Architecture Overview

Limada is a framework for building interactive information visualization applications.

The design of Limada follows the principle of separation of concerns. Limadas architecture is based on layers. Each layer represents a logical group of components.

There are four layers in limada:

The presentation layer contains components for visualizing the model and interacting with the user. This layer is divided into several sublayers:
- the Graphics-Layers: this layer provides basic graphic structures like points, rectangles and operations on them. It contains the media to draw like pen, font, color. A Shape is a structure to describe a geometric form. A Style is a composition of medias. A Painter is responsible for rendering a Shape with a given Style to a Surface.
- the Visuals-Layer: A Visual is a graphic representations of a model-entity. Visuals are composed of a Shape, a Style and a data object. A Scene is a surface where visuals are drawn. Visuals are agnostic to a special data model.
The core components of the Graphics- and Widget-Layer are independent from a concrete visual framework like GDI or WPF. To realize a presentation layer with a concrete framework a small, framework-specific graphic mapping layer is needed.
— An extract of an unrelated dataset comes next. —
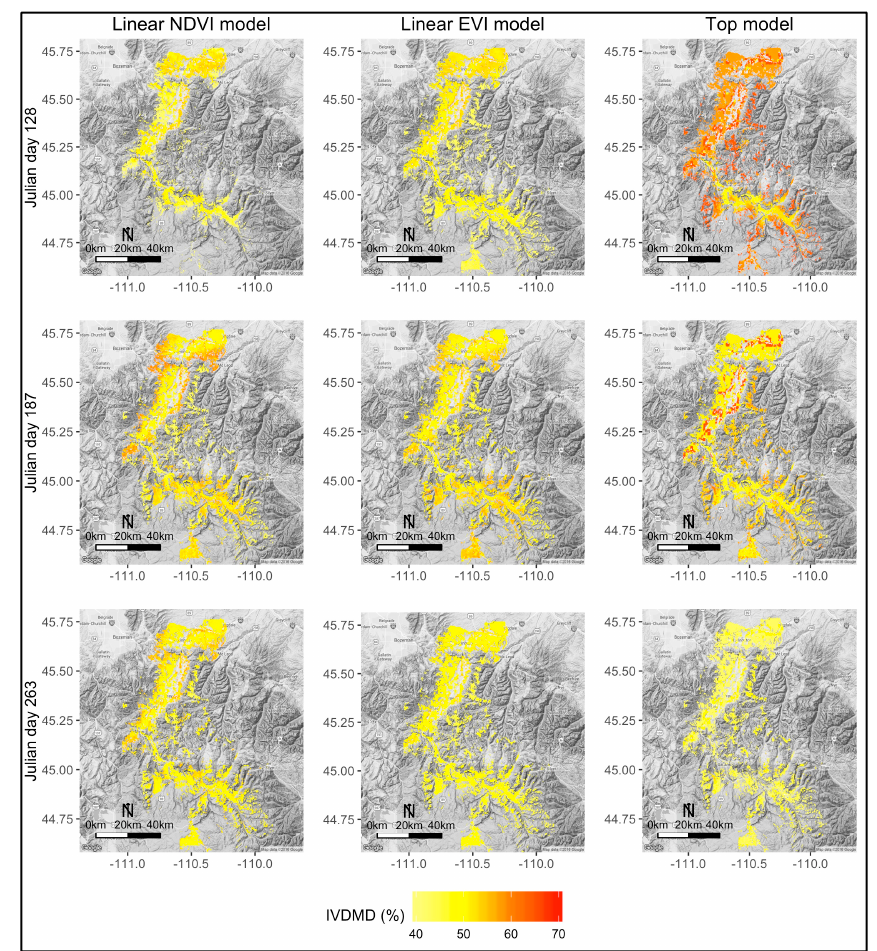
Figure 8. Maps of the IVDMD (%) of grasslands across the Upper Yellowstone River Basin on Julian days 128, 187, and 263 estimated from the linear NDVI, linear EVI, and the top models.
The model layer contains Things and Links. A Thing is a vertice (or node) of a graph, a Link connects Things. A ThingGraph acts as a facade to process operations on the entities.

The mapping layer connects the model with the view. This is realized with a GraphPair.
A GraphPair is a facade on two Graphs of different types, Graph<Widget> and Graph<Thing>. To the presentation layer it appears as a Graph<Widget>, but every operation is performed on the Graph<Thing> too. So a visual abstraction of the model can be done by creating a GraphPair<Widget, Thing>.

The data layer provides Graphs backed by Databases.